### [Brief A]
In the book review, how old is the protagonist Galla?

### [Selected passage]
· · ·

“If they had loved me, maybe I would have been beautiful too.”
We weren’t ready to read such a beautiful book. We weren’t physically or emotionally ready. A full-throttle dive into melancholy, with no desire to climb back up. Some passages moved us like we hadn’t in a long time; but this shouldn’t make you think it’s a sad book. It’s a text capable of opening the heart like a child, letting in all the good and bad of the world.
The Italian-French writer trawls through her memory, and memories of her childhood emerge—hopefully adapted given the rawness of what she tells.
The protagonist is, in fact, a fourteen-year-old named Galla, torn between the countryside and the city, burdened by shame over her family, social, and economic situation, which influences her way of relating to others.
Despair begets more desperation, and the world around Galla becomes hostile: the nature surrounding her house near the swamp, the teachers who mistreat her, the classmates who denigrate her, with the exception of one young girl, Fanny, with whom she develops a sincere friendship.

· · ·

### [Given entries]

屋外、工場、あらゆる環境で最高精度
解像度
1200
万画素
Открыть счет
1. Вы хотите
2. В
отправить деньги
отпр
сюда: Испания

· · ·

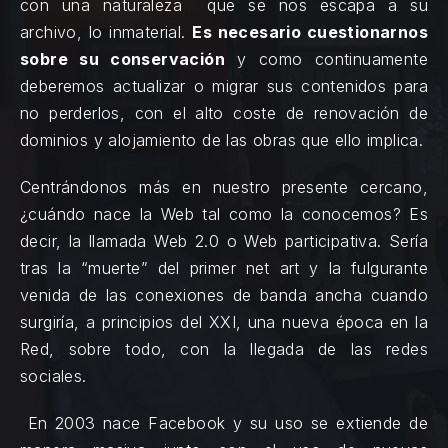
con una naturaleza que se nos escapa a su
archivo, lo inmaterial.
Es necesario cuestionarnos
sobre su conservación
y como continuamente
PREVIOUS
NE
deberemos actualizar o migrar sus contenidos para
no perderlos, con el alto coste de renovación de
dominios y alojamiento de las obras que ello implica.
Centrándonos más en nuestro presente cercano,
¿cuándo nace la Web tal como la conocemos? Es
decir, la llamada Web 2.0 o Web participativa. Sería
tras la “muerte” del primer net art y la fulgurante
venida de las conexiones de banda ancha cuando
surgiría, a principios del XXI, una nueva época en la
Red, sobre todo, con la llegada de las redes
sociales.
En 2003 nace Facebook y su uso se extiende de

· · ·

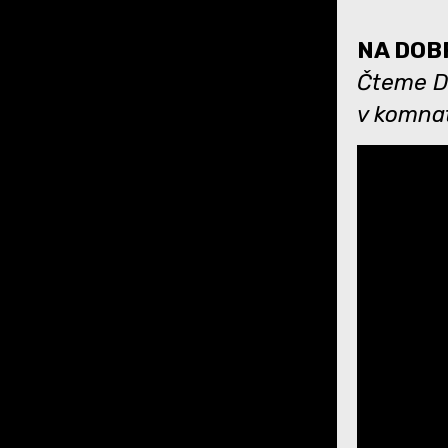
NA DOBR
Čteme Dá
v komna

· · ·

### [Brief B]
Please give the lines of the records from the line with "con una naturaleza que se nos escapa a su" up to and including the line with "En 2003 nace Facebook y su uso se extiende de" as a JSON list of strings, one string per line.

### [Task answer A]
Fourteen.

### [Task answer B]
[
  "con una naturaleza que se nos escapa a su",
  "archivo, lo inmaterial.",
  "Es necesario cuestionarnos",
  "sobre su conservación",
  "y como continuamente",
  "PREVIOUS",
  "NE",
  "deberemos actualizar o migrar sus contenidos para",
  "no perderlos, con el alto coste de renovación de",
  "dominios y alojamiento de las obras que ello implica.",
  "Centrándonos más en nuestro presente cercano,",
  "¿cuándo nace la Web tal como la conocemos? Es",
  "decir, la llamada Web 2.0 o Web participativa. Sería",
  "tras la “muerte” del primer net art y la fulgurante",
  "venida de las conexiones de banda ancha cuando",
  "surgiría, a principios del XXI, una nueva época en la",
  "Red, sobre todo, con la llegada de las redes",
  "sociales.",
  "En 2003 nace Facebook y su uso se extiende de"
]